Exercise brief: Only lines with the word "teapot" belong in the answer; copy them from the records below.

Spatial object tracking data:
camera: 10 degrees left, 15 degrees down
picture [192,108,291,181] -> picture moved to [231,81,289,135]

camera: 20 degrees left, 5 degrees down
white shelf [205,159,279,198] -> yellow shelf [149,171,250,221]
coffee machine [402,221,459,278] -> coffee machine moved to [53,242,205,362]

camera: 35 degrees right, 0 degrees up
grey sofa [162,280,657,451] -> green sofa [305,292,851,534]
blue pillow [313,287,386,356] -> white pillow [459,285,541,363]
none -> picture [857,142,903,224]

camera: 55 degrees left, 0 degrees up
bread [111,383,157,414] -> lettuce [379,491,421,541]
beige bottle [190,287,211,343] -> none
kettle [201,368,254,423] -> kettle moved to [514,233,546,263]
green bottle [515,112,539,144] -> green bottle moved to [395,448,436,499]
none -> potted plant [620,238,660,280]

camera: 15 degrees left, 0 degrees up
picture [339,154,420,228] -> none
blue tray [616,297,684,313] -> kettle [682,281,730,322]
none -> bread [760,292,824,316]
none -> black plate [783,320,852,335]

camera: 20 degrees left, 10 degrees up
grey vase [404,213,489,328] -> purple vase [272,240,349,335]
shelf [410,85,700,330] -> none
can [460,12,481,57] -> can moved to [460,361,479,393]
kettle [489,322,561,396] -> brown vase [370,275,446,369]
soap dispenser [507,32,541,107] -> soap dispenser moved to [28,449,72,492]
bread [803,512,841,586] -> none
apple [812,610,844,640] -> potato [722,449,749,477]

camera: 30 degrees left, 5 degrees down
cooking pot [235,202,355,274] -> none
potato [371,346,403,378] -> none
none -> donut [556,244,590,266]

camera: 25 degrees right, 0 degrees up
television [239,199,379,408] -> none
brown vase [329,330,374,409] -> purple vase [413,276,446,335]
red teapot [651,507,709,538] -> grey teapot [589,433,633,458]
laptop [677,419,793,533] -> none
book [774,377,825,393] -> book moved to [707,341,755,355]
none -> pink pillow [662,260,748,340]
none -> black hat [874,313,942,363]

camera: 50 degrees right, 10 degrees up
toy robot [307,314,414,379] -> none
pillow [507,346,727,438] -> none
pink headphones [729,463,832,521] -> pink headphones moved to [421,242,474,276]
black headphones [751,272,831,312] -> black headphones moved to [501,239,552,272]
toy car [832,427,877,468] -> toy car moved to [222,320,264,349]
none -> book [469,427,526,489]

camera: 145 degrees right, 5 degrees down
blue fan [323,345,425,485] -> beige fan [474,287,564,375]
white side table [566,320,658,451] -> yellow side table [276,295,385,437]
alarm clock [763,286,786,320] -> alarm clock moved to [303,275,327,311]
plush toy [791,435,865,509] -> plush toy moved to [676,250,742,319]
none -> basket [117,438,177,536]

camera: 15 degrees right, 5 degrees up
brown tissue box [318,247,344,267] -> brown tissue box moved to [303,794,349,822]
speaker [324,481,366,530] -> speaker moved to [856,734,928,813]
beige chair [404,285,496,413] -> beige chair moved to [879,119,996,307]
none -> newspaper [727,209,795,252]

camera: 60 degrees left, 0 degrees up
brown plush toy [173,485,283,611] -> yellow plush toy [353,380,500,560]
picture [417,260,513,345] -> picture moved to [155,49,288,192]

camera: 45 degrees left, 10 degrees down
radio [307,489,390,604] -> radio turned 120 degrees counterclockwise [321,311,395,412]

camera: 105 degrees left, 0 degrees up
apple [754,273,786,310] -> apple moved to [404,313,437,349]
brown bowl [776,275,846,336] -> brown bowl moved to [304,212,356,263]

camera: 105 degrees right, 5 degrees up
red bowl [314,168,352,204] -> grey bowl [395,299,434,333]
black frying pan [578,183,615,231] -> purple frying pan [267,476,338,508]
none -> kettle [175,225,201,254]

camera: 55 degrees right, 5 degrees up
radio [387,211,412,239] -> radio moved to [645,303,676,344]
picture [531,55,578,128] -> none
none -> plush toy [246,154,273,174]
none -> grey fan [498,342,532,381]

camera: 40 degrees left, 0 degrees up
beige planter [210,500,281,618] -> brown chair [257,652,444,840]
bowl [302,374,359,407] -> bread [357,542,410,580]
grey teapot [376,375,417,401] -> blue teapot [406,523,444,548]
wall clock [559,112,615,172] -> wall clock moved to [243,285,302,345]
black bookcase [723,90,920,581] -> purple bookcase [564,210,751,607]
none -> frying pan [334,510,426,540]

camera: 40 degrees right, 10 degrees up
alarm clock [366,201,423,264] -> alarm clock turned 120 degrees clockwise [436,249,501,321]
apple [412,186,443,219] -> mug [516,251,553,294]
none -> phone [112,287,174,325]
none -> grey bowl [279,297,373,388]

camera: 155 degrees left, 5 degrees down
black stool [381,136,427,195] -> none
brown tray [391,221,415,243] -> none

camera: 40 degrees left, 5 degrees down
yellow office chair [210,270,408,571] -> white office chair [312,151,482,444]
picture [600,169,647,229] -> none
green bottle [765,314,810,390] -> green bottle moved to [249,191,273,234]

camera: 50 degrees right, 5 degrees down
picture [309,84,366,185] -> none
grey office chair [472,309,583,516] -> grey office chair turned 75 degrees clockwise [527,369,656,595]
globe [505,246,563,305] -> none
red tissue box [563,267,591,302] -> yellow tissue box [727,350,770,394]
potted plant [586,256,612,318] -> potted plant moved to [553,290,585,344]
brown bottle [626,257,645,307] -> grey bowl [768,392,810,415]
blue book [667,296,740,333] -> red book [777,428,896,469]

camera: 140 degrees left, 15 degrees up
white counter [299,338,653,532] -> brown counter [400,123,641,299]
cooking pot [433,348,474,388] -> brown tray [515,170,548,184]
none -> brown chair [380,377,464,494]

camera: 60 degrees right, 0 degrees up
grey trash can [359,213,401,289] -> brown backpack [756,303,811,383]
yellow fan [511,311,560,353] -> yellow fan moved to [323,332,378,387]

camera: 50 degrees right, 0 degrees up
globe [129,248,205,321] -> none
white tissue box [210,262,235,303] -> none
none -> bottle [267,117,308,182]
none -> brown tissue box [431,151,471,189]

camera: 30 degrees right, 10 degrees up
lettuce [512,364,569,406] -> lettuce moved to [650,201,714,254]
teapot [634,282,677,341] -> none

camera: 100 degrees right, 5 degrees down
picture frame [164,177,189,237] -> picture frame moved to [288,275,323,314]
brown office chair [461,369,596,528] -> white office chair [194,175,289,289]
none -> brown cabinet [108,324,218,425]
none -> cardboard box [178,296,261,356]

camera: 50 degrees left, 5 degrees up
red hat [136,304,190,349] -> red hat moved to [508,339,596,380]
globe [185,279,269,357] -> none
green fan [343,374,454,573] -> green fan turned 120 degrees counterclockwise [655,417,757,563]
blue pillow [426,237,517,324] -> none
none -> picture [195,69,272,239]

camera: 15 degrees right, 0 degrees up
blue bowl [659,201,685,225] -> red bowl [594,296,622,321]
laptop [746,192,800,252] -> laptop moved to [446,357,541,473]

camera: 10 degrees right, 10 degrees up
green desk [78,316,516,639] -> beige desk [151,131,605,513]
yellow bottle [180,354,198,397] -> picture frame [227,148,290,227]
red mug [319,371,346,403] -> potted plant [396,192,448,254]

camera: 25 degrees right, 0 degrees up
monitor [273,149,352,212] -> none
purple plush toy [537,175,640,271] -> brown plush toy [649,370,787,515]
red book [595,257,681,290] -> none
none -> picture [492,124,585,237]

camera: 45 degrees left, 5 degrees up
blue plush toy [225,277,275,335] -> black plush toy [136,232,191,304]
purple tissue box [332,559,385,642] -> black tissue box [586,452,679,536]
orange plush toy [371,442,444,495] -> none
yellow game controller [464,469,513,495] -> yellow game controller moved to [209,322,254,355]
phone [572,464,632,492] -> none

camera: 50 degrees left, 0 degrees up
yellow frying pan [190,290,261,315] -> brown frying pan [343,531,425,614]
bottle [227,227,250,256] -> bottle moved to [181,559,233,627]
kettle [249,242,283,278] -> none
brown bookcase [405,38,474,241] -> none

Response box:
red teapot [651,507,709,538] -> grey teapot [589,433,633,458]
grey teapot [376,375,417,401] -> blue teapot [406,523,444,548]
teapot [634,282,677,341] -> none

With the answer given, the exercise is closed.